I am so eager to delve into the last two books of the series. Having got to know Jem, Walter, Di, Nan and Rilla in Anne of Ingleside, I am looking forward to adventuring with them through Rainbow Valley, and then re-acquainting myself with an older Rilla and Walter and Kenneth Ford in Rilla of Ingleside. This last book was my first of this series, and as I remember it, perhaps to remain my favourite. I hope.
What classic has most surprised you so far, and why?
I believe it has to be Three Men in a Boat.
Mom had this book in her shelf for years and years and I never bothered to pick it up because…well…three men in a boat doesn't really sound like much fun. For one thing, I know nothing of boats. For another, a story about three men confined in one space? How boring!….or so, I had thought until I finally picked up this book.
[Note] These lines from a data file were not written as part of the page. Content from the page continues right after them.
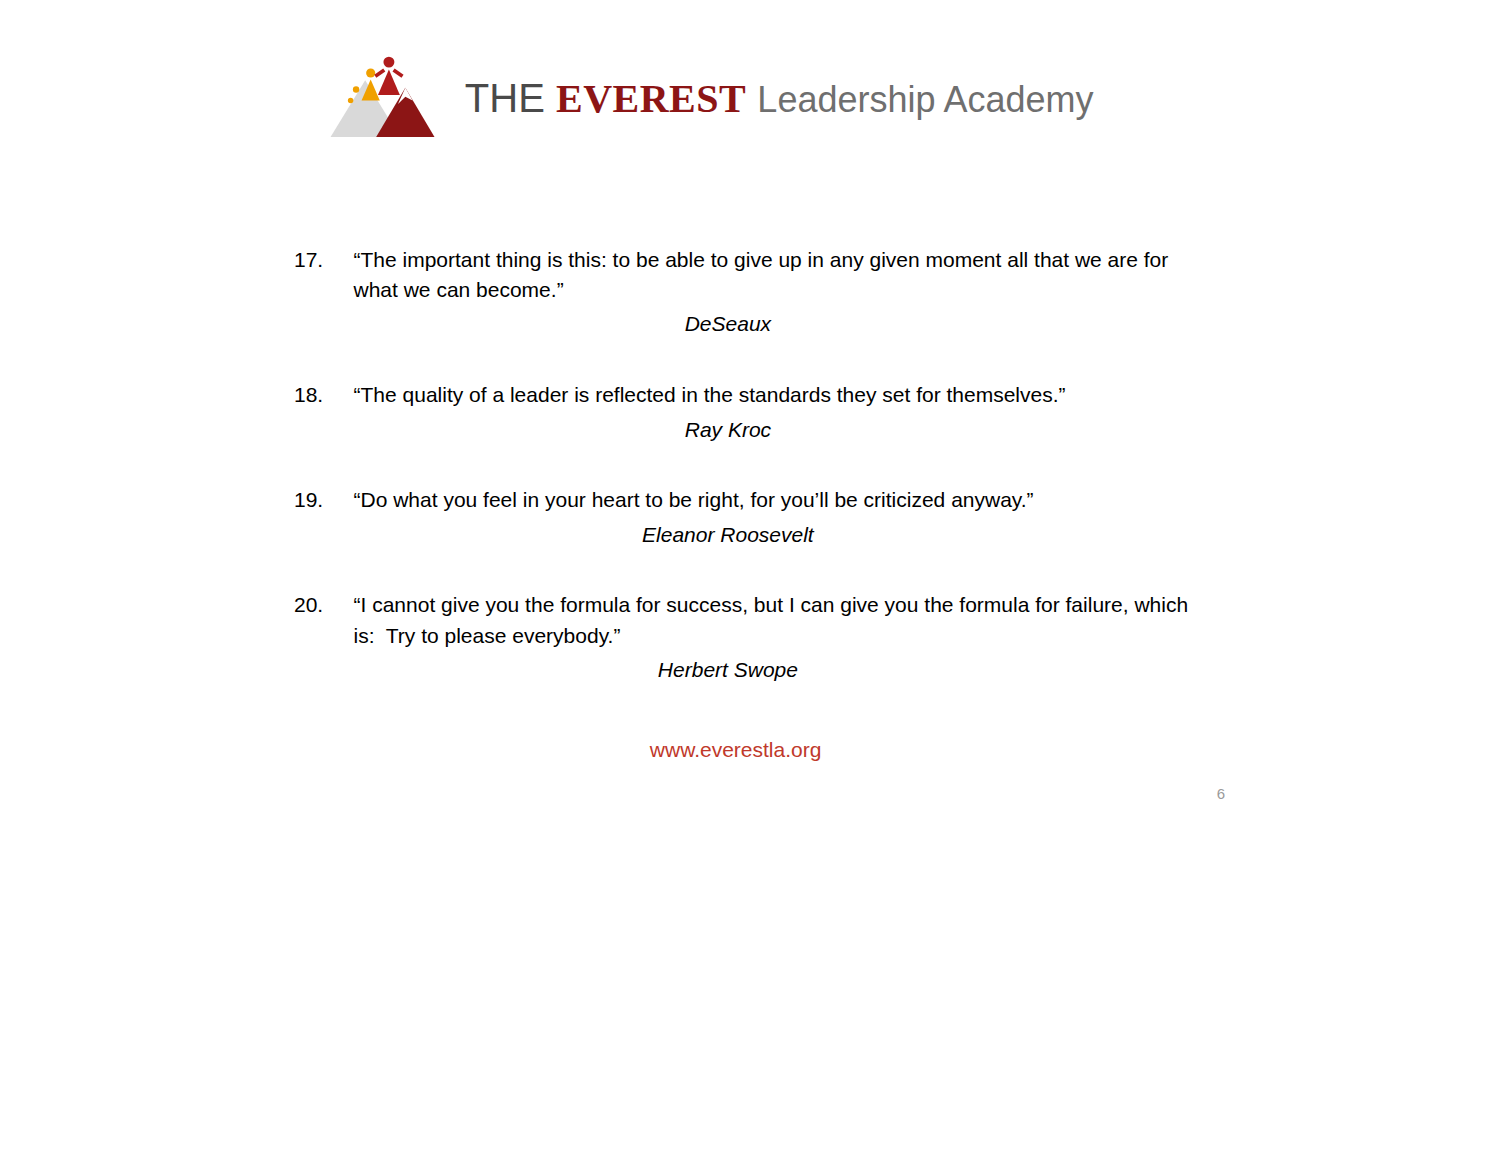THE EVEREST Leadership Academy
17. “The important thing is this: to be able to give up in any given moment all that we are for what we can become.” DeSeaux
18. “The quality of a leader is reflected in the standards they set for themselves.” Ray Kroc
19. “Do what you feel in your heart to be right, for you’ll be criticized anyway.” Eleanor Roosevelt
20. “I cannot give you the formula for success, but I can give you the formula for failure, which is: Try to please everybody.” Herbert Swope
www.everestla.org
6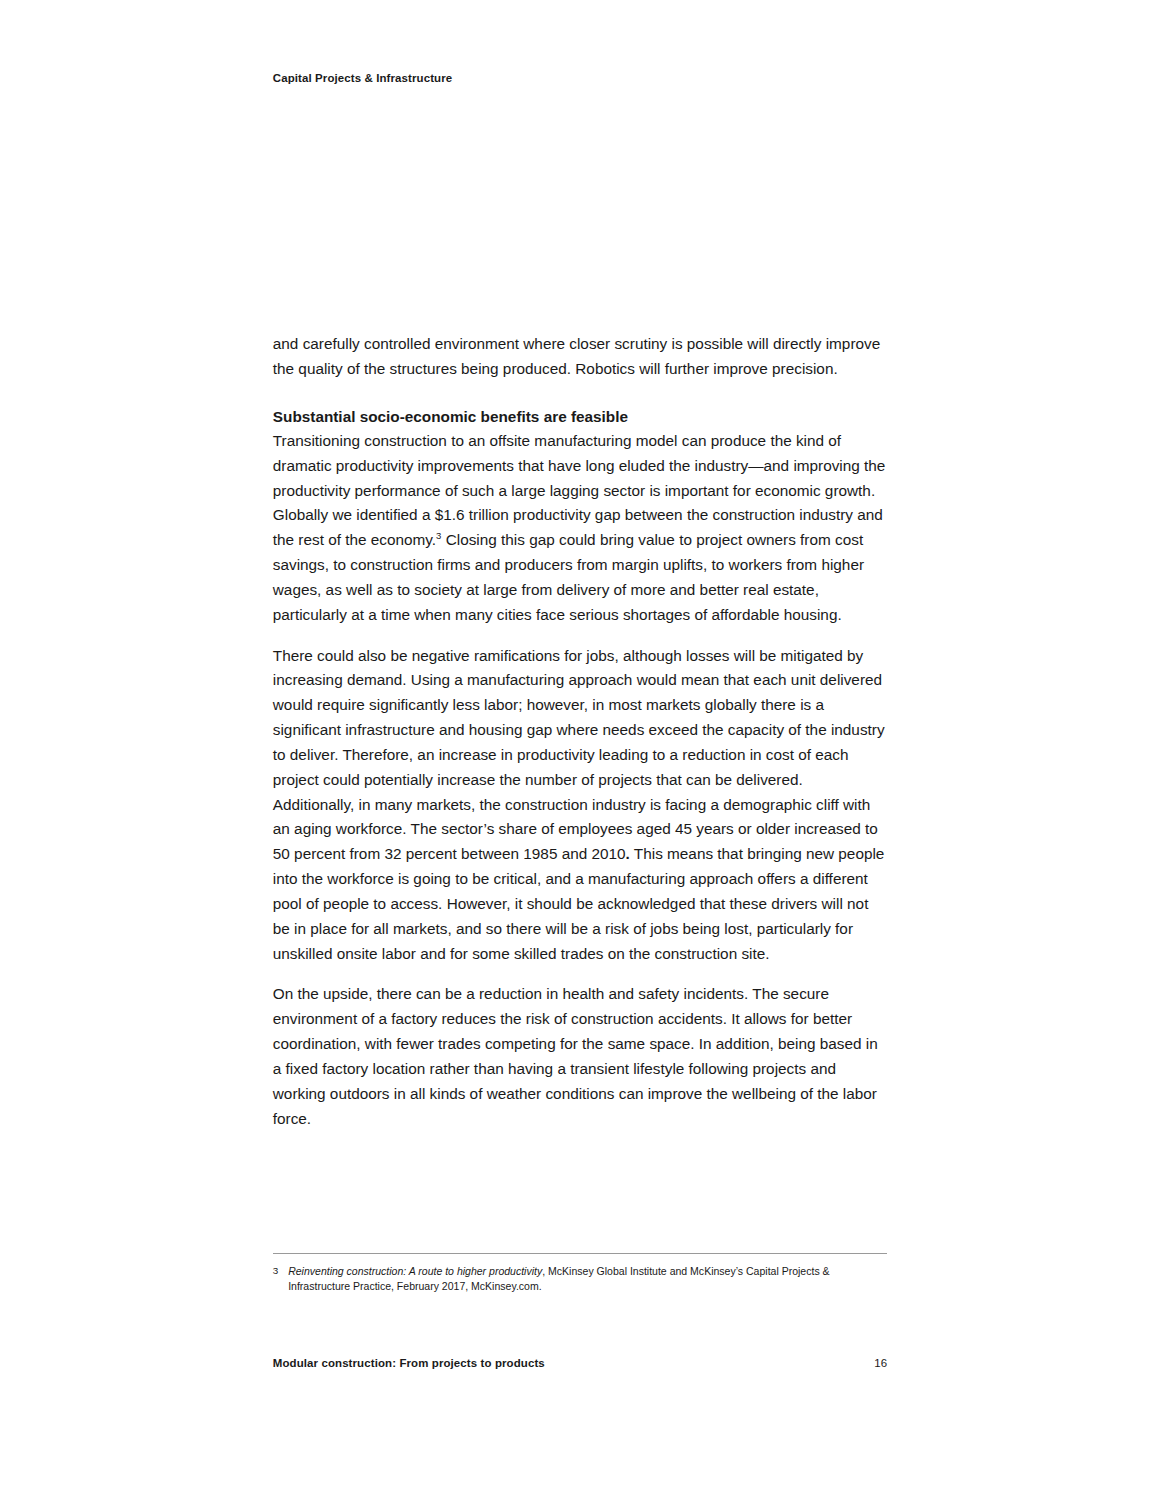Capital Projects & Infrastructure
and carefully controlled environment where closer scrutiny is possible will directly improve the quality of the structures being produced. Robotics will further improve precision.
Substantial socio-economic benefits are feasible
Transitioning construction to an offsite manufacturing model can produce the kind of dramatic productivity improvements that have long eluded the industry—and improving the productivity performance of such a large lagging sector is important for economic growth. Globally we identified a $1.6 trillion productivity gap between the construction industry and the rest of the economy.3 Closing this gap could bring value to project owners from cost savings, to construction firms and producers from margin uplifts, to workers from higher wages, as well as to society at large from delivery of more and better real estate, particularly at a time when many cities face serious shortages of affordable housing.
There could also be negative ramifications for jobs, although losses will be mitigated by increasing demand. Using a manufacturing approach would mean that each unit delivered would require significantly less labor; however, in most markets globally there is a significant infrastructure and housing gap where needs exceed the capacity of the industry to deliver. Therefore, an increase in productivity leading to a reduction in cost of each project could potentially increase the number of projects that can be delivered. Additionally, in many markets, the construction industry is facing a demographic cliff with an aging workforce. The sector’s share of employees aged 45 years or older increased to 50 percent from 32 percent between 1985 and 2010. This means that bringing new people into the workforce is going to be critical, and a manufacturing approach offers a different pool of people to access. However, it should be acknowledged that these drivers will not be in place for all markets, and so there will be a risk of jobs being lost, particularly for unskilled onsite labor and for some skilled trades on the construction site.
On the upside, there can be a reduction in health and safety incidents. The secure environment of a factory reduces the risk of construction accidents. It allows for better coordination, with fewer trades competing for the same space. In addition, being based in a fixed factory location rather than having a transient lifestyle following projects and working outdoors in all kinds of weather conditions can improve the wellbeing of the labor force.
3 Reinventing construction: A route to higher productivity, McKinsey Global Institute and McKinsey’s Capital Projects & Infrastructure Practice, February 2017, McKinsey.com.
Modular construction: From projects to products 16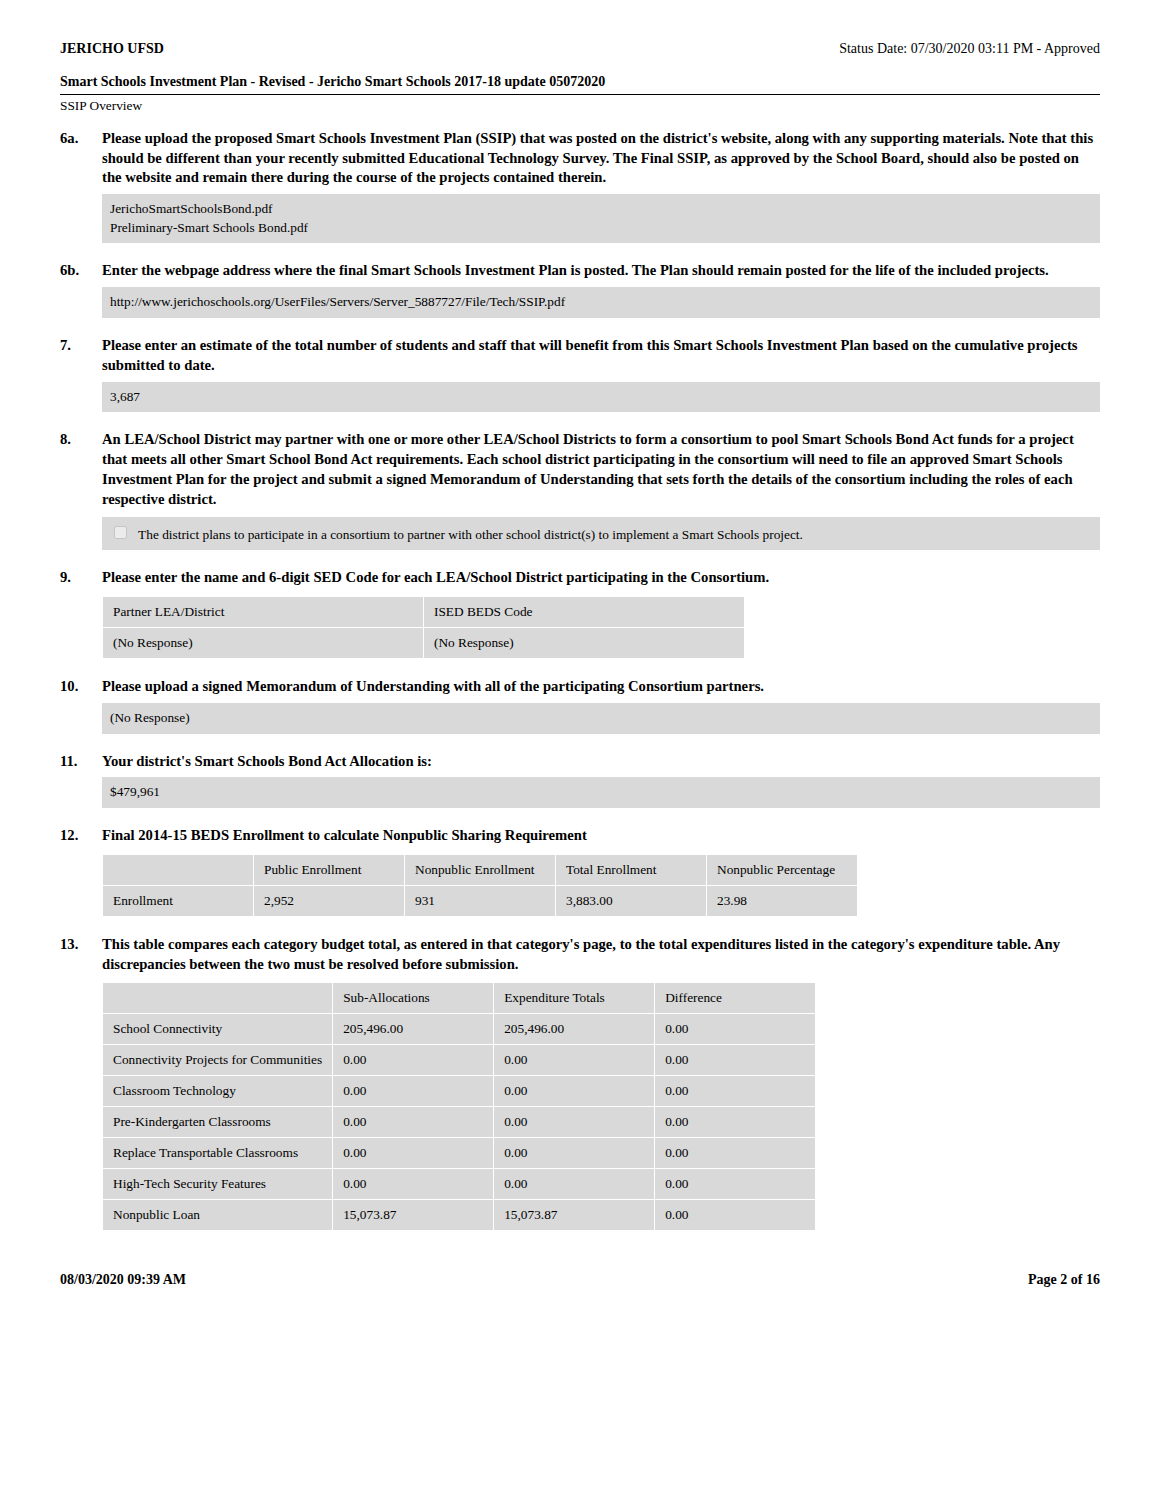JERICHO UFSD Status Date: 07/30/2020 03:11 PM - Approved
Smart Schools Investment Plan - Revised - Jericho Smart Schools 2017-18 update 05072020
SSIP Overview
6a. Please upload the proposed Smart Schools Investment Plan (SSIP) that was posted on the district's website, along with any supporting materials. Note that this should be different than your recently submitted Educational Technology Survey. The Final SSIP, as approved by the School Board, should also be posted on the website and remain there during the course of the projects contained therein.
JerichoSmartSchoolsBond.pdf
Preliminary-Smart Schools Bond.pdf
6b. Enter the webpage address where the final Smart Schools Investment Plan is posted. The Plan should remain posted for the life of the included projects.
http://www.jerichoschools.org/UserFiles/Servers/Server_5887727/File/Tech/SSIP.pdf
7. Please enter an estimate of the total number of students and staff that will benefit from this Smart Schools Investment Plan based on the cumulative projects submitted to date.
3,687
8. An LEA/School District may partner with one or more other LEA/School Districts to form a consortium to pool Smart Schools Bond Act funds for a project that meets all other Smart School Bond Act requirements. Each school district participating in the consortium will need to file an approved Smart Schools Investment Plan for the project and submit a signed Memorandum of Understanding that sets forth the details of the consortium including the roles of each respective district.
The district plans to participate in a consortium to partner with other school district(s) to implement a Smart Schools project.
9. Please enter the name and 6-digit SED Code for each LEA/School District participating in the Consortium.
| Partner LEA/District | ISED BEDS Code |
| --- | --- |
| (No Response) | (No Response) |
10. Please upload a signed Memorandum of Understanding with all of the participating Consortium partners.
(No Response)
11. Your district's Smart Schools Bond Act Allocation is:
$479,961
12. Final 2014-15 BEDS Enrollment to calculate Nonpublic Sharing Requirement
| | Public Enrollment | Nonpublic Enrollment | Total Enrollment | Nonpublic Percentage |
| --- | --- | --- | --- | --- |
| Enrollment | 2,952 | 931 | 3,883.00 | 23.98 |
13. This table compares each category budget total, as entered in that category's page, to the total expenditures listed in the category's expenditure table. Any discrepancies between the two must be resolved before submission.
| | Sub-Allocations | Expenditure Totals | Difference |
| --- | --- | --- | --- |
| School Connectivity | 205,496.00 | 205,496.00 | 0.00 |
| Connectivity Projects for Communities | 0.00 | 0.00 | 0.00 |
| Classroom Technology | 0.00 | 0.00 | 0.00 |
| Pre-Kindergarten Classrooms | 0.00 | 0.00 | 0.00 |
| Replace Transportable Classrooms | 0.00 | 0.00 | 0.00 |
| High-Tech Security Features | 0.00 | 0.00 | 0.00 |
| Nonpublic Loan | 15,073.87 | 15,073.87 | 0.00 |
08/03/2020 09:39 AM Page 2 of 16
I cannot tell you what prompted me to read it finally. I hadn't a clue what it was about, save for what the title said…and that it was humorous — though I was quite skeptical about that. (I had conveniently forgotten having read essays by Jerome K Jerome and finding them hilarious.)
However, having once picked it up I found myself laughing so much (more than I have done over a book in a very very long time!), nodding in agreement with much of J K Jerome's little snippets of life-sayings, and being quite blown away by how wonderfully, and beauteously poetical Jerome was prone to get. I was also quite startled to find that it was actually a creative travelogue of a journey down (or was it up?) the River Thames. Had I known this, again, I might never have touched this book. But having learnt of it only on the reading, I was really glad of it, and it has actually inspired me to pick up and read other creative travelogues! My first book in 2013 was Around India in 80 Trains, and I am hoping to read some William Dalrymple in the near future, plus I have also been inspired to give Around the World in 80 Days a go.
So, there you have it! In a nutshell — Three Men in a Boat which turned out to be a fun romp down the R. Thames and inspired me to start reading other creative travelogues.
Have any of you read Three Men in a Boat? What did you think of it? Do you read travelogues? What's your take on this non-fiction genre?